Windows Azure- promoting simplicity and flexibility
In a recent article from the Register regarding Ray Ozzie’s comments on Google Wave, Ray Ozzie is quoted on the “complexity” of Google Wave and some potential challenges with the architecture on the Web. As part of an attempt to compare and contrast Google Wave with Live Mesh and Microsoft’s Windows Azure platform, the article includes a few inaccuracies regarding Azure that need to be cleared up. Here’s what Gavin Clarke had to say regarding Azure:
You still need to buy into the Microsoft SQL Server architecture, for all Ozzie’s talk of the complexity of Wave and the implied openness of things like Mesh and the Exchange and SharePoint services. Azure’s storage system, for instance, is based on Microsoft’s SQL Server. Also, you’ll still be building applications for Azure and all those Microsoft services using Microsoft’s Visual Studio and relying on .NET.
First, Azure isn’t based on the SQL Server architecture. One of the core components of the Windows Azure platform is Azure Storage Services, which includes support for blobs, tables and queues and can be leveraged for a broad range of storage application needs. This is a new framework that is not based on SQL Server. For apps that require a more traditional DBMS, the SQL Services component of the Azure Services platform can be leveraged and this does incorporate SQL Server into the architecture. For more details on both of these components and the architectural distinctions, see David Chappell’s Azure whitepaper. And more specifically, Mesh has no dependency on SQL Services as part of its architecture.

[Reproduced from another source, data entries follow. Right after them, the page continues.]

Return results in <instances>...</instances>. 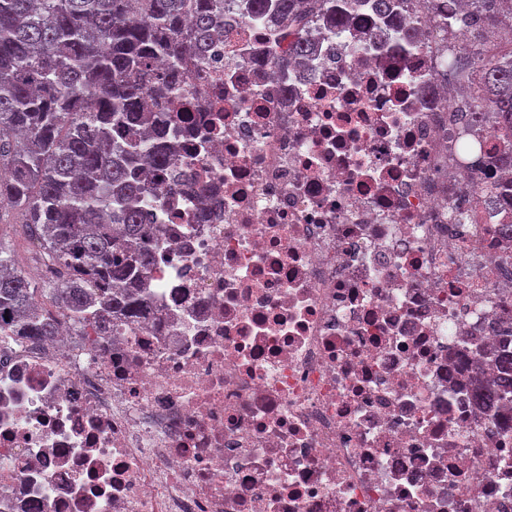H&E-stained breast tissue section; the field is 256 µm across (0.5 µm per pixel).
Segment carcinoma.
I'll list each match as a JSON object with an SVG mask.
<instances>
[{
	"instance_id": "carcinoma-1",
	"label": "carcinoma",
	"mask_w": 512,
	"mask_h": 512,
	"mask_svg": "<svg viewBox=\"0 0 512 512\" xmlns=\"http://www.w3.org/2000/svg\"><path fill=\"white\" fill-rule=\"evenodd\" d=\"M247 2L287 34L275 61L285 73L313 52V17L334 34L358 22L339 0ZM468 2V39L494 48L454 59L455 79L480 82L512 129V17L503 24L500 0ZM222 32L224 0H0V225L36 244L33 262L69 273L36 287L0 233V342L57 335L54 308L99 332L142 315L134 288L154 233L145 204L180 151L144 96L171 98ZM496 369L476 387L485 406L512 393V357Z\"/></svg>"
}]
</instances>
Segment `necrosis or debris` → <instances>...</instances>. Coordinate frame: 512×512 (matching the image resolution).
Returning a JSON list of instances; mask_svg holds the SVG:
<instances>
[{
    "mask_svg": "<svg viewBox=\"0 0 512 512\" xmlns=\"http://www.w3.org/2000/svg\"><path fill=\"white\" fill-rule=\"evenodd\" d=\"M351 2L283 77L225 0L176 94L222 110L167 125L211 199L158 181L140 319L0 363V512H512V132L460 135L457 0ZM498 377L493 384L477 385L476 393L482 405L491 406L503 394L512 393V355L501 357L496 363Z\"/></svg>",
    "mask_w": 512,
    "mask_h": 512,
    "instance_id": "obj_1",
    "label": "necrosis or debris"
}]
</instances>
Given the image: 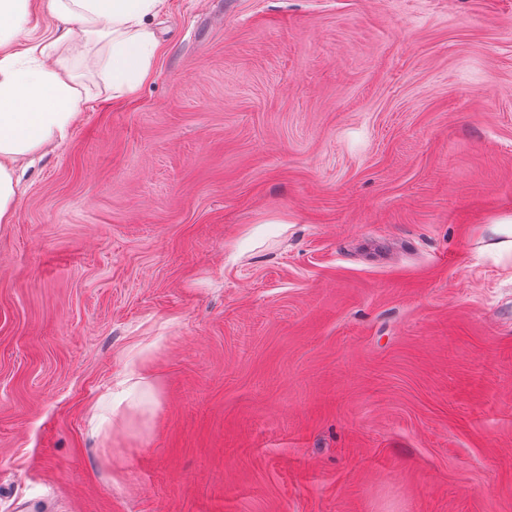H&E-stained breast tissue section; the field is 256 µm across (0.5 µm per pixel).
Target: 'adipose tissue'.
Listing matches in <instances>:
<instances>
[{"label": "adipose tissue", "instance_id": "ef3b65f1", "mask_svg": "<svg viewBox=\"0 0 512 512\" xmlns=\"http://www.w3.org/2000/svg\"><path fill=\"white\" fill-rule=\"evenodd\" d=\"M60 20L48 43L17 49L15 37L29 24L32 0H0V224L14 215L15 165L46 152L78 118L83 86L69 64L55 56L70 43L72 23L106 48L103 69L112 90L129 94L149 76L160 44L148 20L168 0H48Z\"/></svg>", "mask_w": 512, "mask_h": 512}]
</instances>
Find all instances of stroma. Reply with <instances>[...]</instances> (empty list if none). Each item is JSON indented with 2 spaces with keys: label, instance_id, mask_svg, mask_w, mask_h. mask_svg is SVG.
Masks as SVG:
<instances>
[{
  "label": "stroma",
  "instance_id": "stroma-1",
  "mask_svg": "<svg viewBox=\"0 0 512 512\" xmlns=\"http://www.w3.org/2000/svg\"><path fill=\"white\" fill-rule=\"evenodd\" d=\"M151 26L0 224V512H512V0Z\"/></svg>",
  "mask_w": 512,
  "mask_h": 512
}]
</instances>
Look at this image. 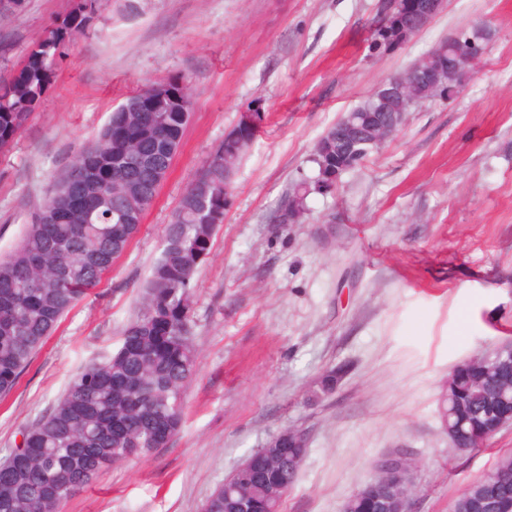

On the topic of building applications, contrary to the Register’s claim Azure does not require Visual Studio or .NET in order to use the platform. In fact, in this particular area Azure is likely to excel with developers. First, Azure has announced support for integration with third party IDEs including Eclipse and will support Java and Ruby SDKs. We also have examples of the JRE running in Azure, enabling developers to leverage Java for their server-side Azure applications (not fully supported, at least not yet, but still an option). Additionally, Azure supports a range of protocols, including HTTP, SOAP/WS*, REST, and Atom. Sam Ramji has a run down here.
The discussion of Wave and its complexity aside, I think that most people would agree that having this range of protocols, languages and tools for Azure developers promotes simplicity and flexibility for developers using the platform. As a user of the Azure platform today and someone who will likely be working with customers to help them implement Azure-based solutions, I look forward to more announcements from this team on their support for open, heterogeneous Web technologies.